Julian Salazar wrote:
Hi, I'm new here to the community but I've been using D for a while now,
and I have to say that it's a great programming language. I'd like to
get involved in this community and help shape this language.
Welcome!
I'm just wondering about a minor issue: why are conditional blocks
invalid within expressions such as enum and asm? I mean, in trivial
cases it's fine, but in instances where code duplication is a big
maintainability nightmare, making conditional compilation more flexible
would have benefits for developers.
Something like (I know it's a trivial example, but you get the point):
asm {
version(x86) mov EAX, 1;
else version(x86_64) mov EAX, 2;
}
would trigger an error.
A much more convincing example is with position-independent code for
Linux shared libraries.
In this case you may have a long function, with only a single
instruction right in the middle which needs to be changed.
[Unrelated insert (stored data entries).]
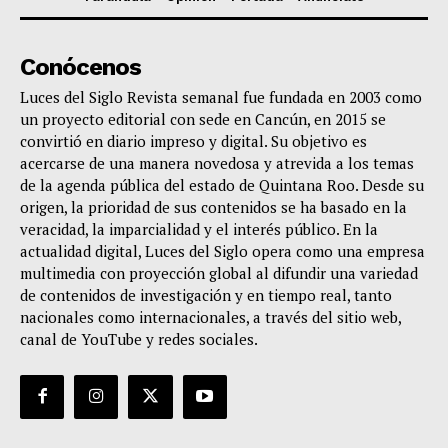
Conócenos
Luces del Siglo Revista semanal fue fundada en 2003 como
un proyecto editorial con sede en Cancún, en 2015 se
convirtió en diario impreso y digital. Su objetivo es
acercarse de una manera novedosa y atrevida a los temas
de la agenda pública del estado de Quintana Roo. Desde su
origen, la prioridad de sus contenidos se ha basado en la
veracidad, la imparcialidad y el interés público. En la
actualidad digital, Luces del Siglo opera como una empresa
multimedia con proyección global al difundir una variedad
de contenidos de investigación y en tiempo real, tanto
nacionales como internacionales, a través del sitio web,
canal de YouTube y redes sociales.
This example is taken from my bigint library. In the middle of a 50-line
function is this single PIC-dependent instruction:
asm {
:
:
adc ECX, EDX;
version (D_PIC) {} else { // the next trick can't be done in PIC mode.
mov storagenop, EDX; // make #uops in loop a multiple of 3
}
mul int ptr [ESP + 8];
:
}
But I'd class this as a minor annoyance rather than a significant problem.